Others contributing to the project include Dstillery, Facebook, MediaMath, Quantcast, Rubicon Project, The Trade Desk, TubeMogul, and Yahoo.
"Well-behaved bots announce that they're bots as they surf the web by including a bot identifier in their declared User-Agent strings. The bots filtered by this new blacklist are different. They masquerade as human visitors by using User-Agent strings that are indistinguishable from those of typical web browsers," Vegard Johnsen, a Google ad traffic quality product manager, wrote in a blog post.
Distil Networks, a company that filters bot traffic that's not participating in the TAG initiative, in May estimated that only 41 percent of web traffic originates from humans, with 23 percent coming from "bad bots" and 36 percent coming from good bots.
The company noted that one of the biggest source of bad bots was Amazon, thanks to the low cost of its EC2 cloud.
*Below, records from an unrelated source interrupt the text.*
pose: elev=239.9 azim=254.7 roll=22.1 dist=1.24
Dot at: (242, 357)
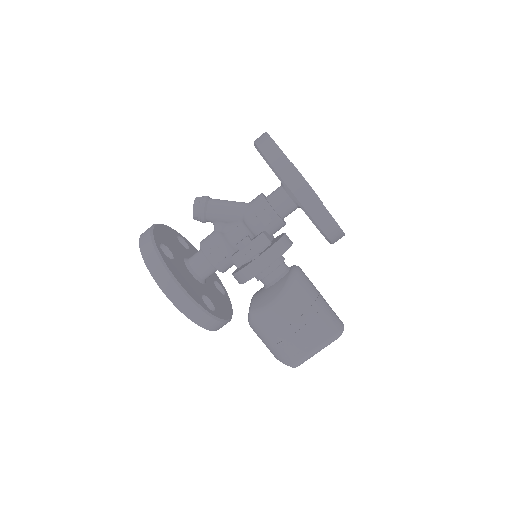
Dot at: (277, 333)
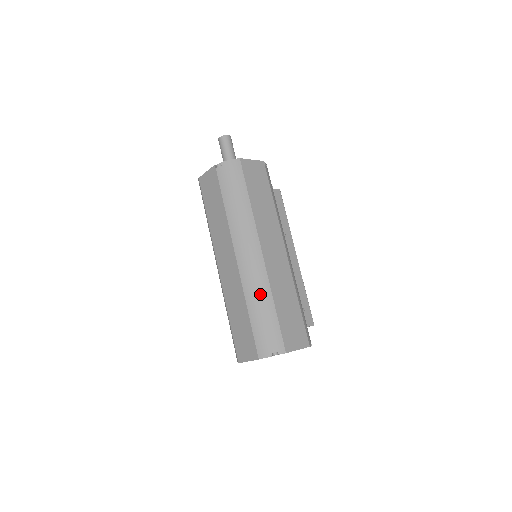
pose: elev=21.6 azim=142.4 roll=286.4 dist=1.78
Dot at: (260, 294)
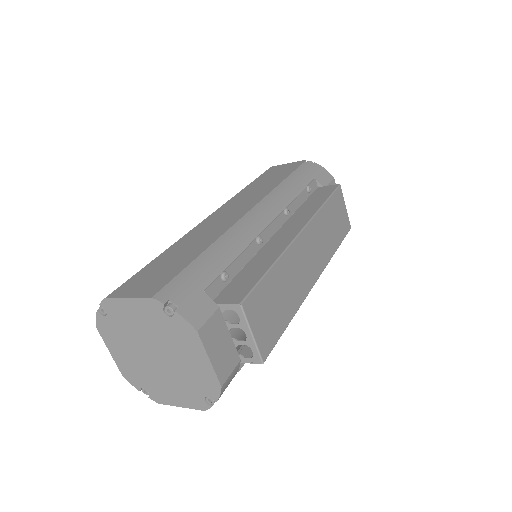
Dot at: occluded
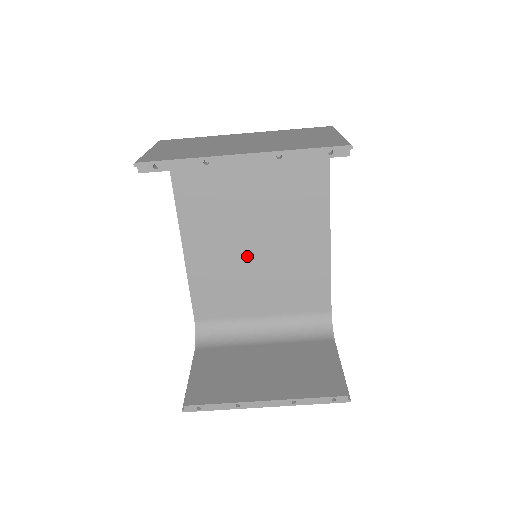
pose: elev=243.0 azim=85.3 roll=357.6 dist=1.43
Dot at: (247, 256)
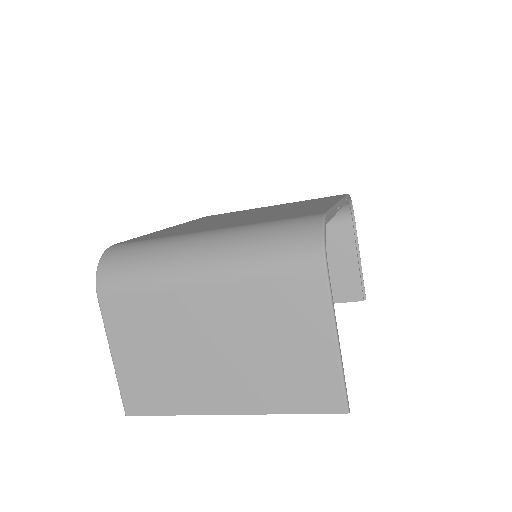
Dot at: occluded
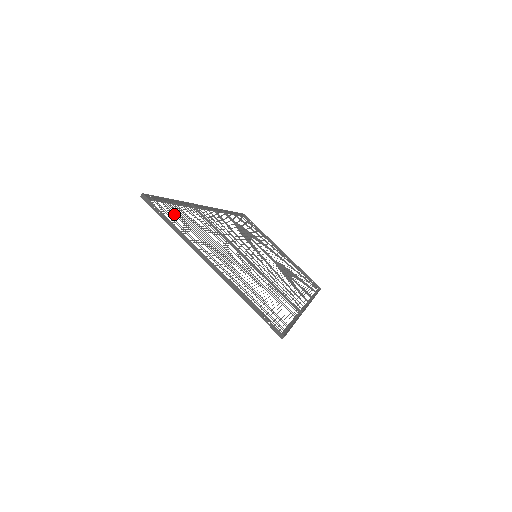
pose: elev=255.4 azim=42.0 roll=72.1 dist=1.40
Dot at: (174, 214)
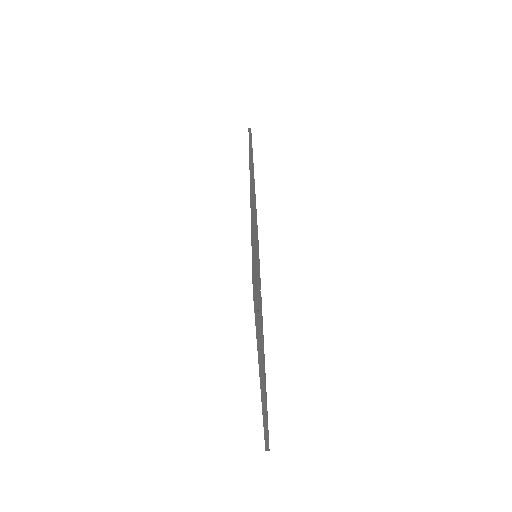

Others cited as major ISP and datacenter bad bot originators included Verizon Business, Level 3, Comcast Cable, and IBM's Softlayer.
Meanwhile, the hardest hit by bad bots are online publishers, with one-third of traffic to the category ranked as coming from bad bots.
But as Johnson notes, "unscrupulous publishers" are often part of the problem, employing dodgy techniques such as software tools at datacenters to boost traffic to their site and create fake impressions and clicks.
Datacenter bots are just one type of non-human traffic, but would have a major effect on click through rates on ads served by Google's Double Click if the company didn't apply its datacenter filter, which in May filtered 8.9 percent of all clicks on DoubleClick Campaign Manager.
Two examples of bad bot software hosted on datacenters were UrlSpirit and HitLeap. In May there were over 6,500 datacenter installations of UrlSpirit while in mid-June there were 4,800 HitLeap installations running on virtual machines in datacenters. UrlSpirit generated about half a billion fraudulent ad requests a month while HitLeap generated about a billion fraudulent ad requests a month.
Describing the UrlSpirit scheme, Johnson said: "Participating publishers install the UrlSpirit application on Windows machines and they each submit up to three URLs through the application's interface. Submitted URLs are then distributed to other installed instances of the application, where Internet Explorer is used to automatically visit the list of target URLs. Publishers who have not installed the application can also leverage the network of installations by paying a fee."
The other form of problem datacenter bots Johnson noted were ones that don't aim to defraud advertisers but nonetheless impact ad campaigns, for example tools run by an unnamed advertising analytics company whose scrapers were responsible for 65 percent of automated datacenter clicks in May.